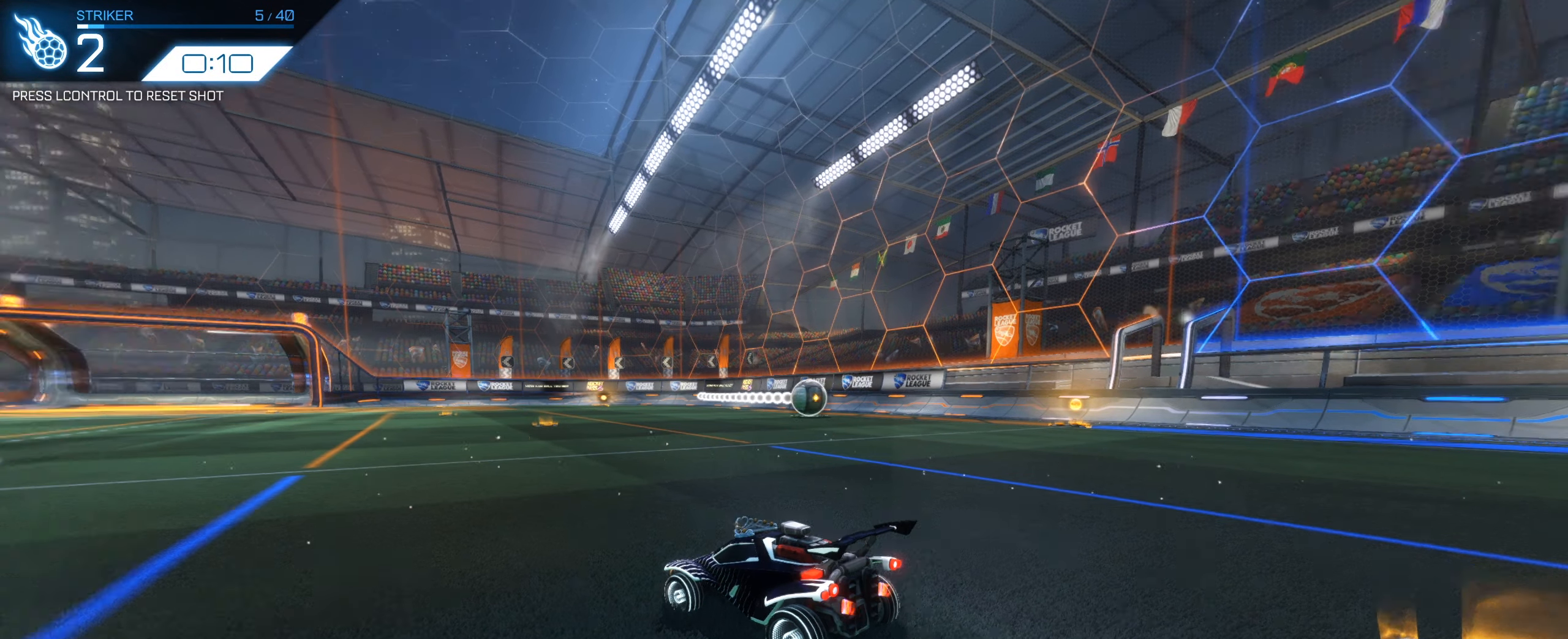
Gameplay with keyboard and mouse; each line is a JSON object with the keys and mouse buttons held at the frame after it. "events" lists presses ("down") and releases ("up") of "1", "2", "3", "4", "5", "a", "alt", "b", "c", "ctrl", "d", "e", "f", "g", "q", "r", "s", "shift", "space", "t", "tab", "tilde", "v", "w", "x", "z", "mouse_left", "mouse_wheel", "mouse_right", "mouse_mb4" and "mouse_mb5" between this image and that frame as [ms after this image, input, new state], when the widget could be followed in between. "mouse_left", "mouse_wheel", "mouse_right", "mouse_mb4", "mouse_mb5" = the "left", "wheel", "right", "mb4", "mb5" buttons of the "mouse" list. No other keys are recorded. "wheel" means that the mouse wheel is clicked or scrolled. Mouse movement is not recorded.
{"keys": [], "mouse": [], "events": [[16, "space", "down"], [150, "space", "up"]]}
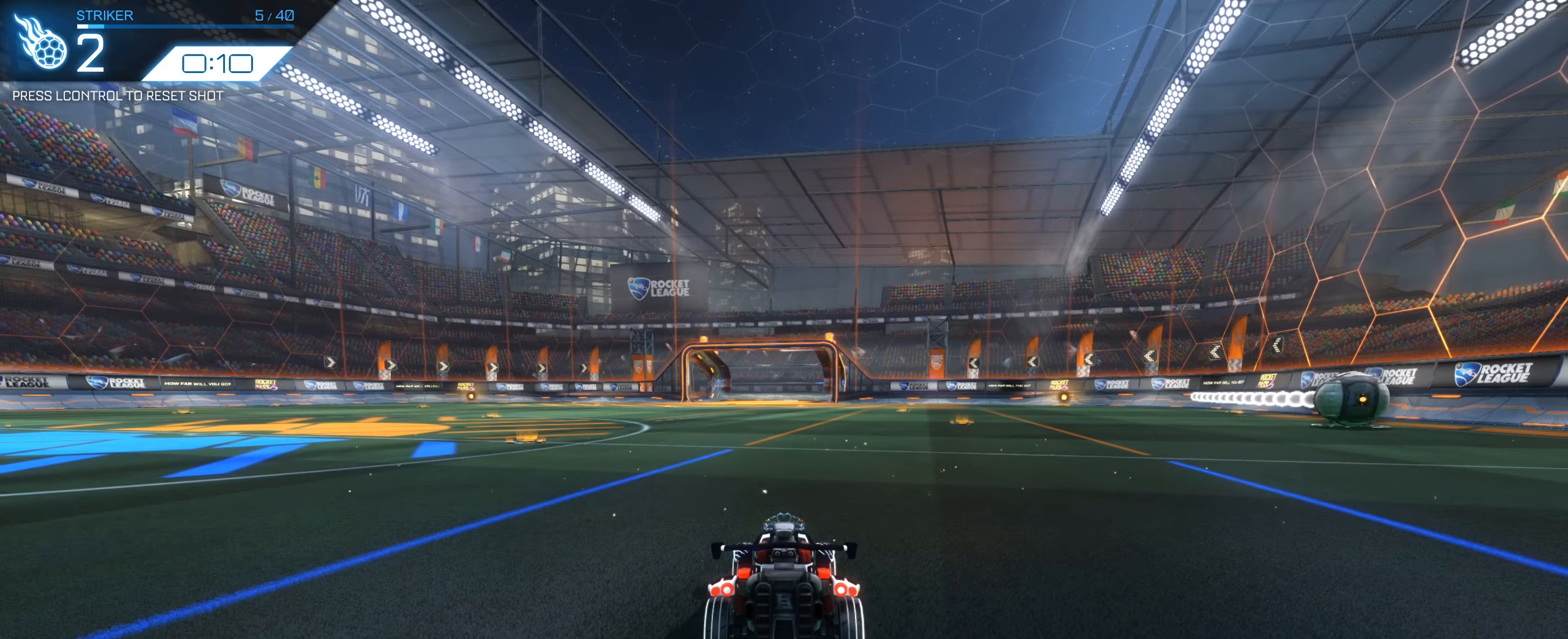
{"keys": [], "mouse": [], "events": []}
----
#### [TASK DETAILS]
Your copy of the data above should match it exactly, apart from the images.

#### [ANSWER AREA]
Gameplay with keyboard and mouse; each line is a JSON object with the keys and mouse buttons held at the frame after it. "events" lists presses ("down") and releases ("up") of "1", "2", "3", "4", "5", "a", "alt", "b", "c", "ctrl", "d", "e", "f", "g", "q", "r", "s", "shift", "space", "t", "tab", "tilde", "v", "w", "x", "z", "mouse_left", "mouse_wheel", "mouse_right", "mouse_mb4" and "mouse_mb5" between this image and that frame as [ms after this image, input, new state], when the widget could be followed in between. "mouse_left", "mouse_wheel", "mouse_right", "mouse_mb4", "mouse_mb5" = the "left", "wheel", "right", "mb4", "mb5" buttons of the "mouse" list. No other keys are recorded. "wheel" means that the mouse wheel is clicked or scrolled. Mouse movement is not recorded.
{"keys": [], "mouse": [], "events": [[16, "space", "down"], [150, "space", "up"]]}
{"keys": [], "mouse": [], "events": []}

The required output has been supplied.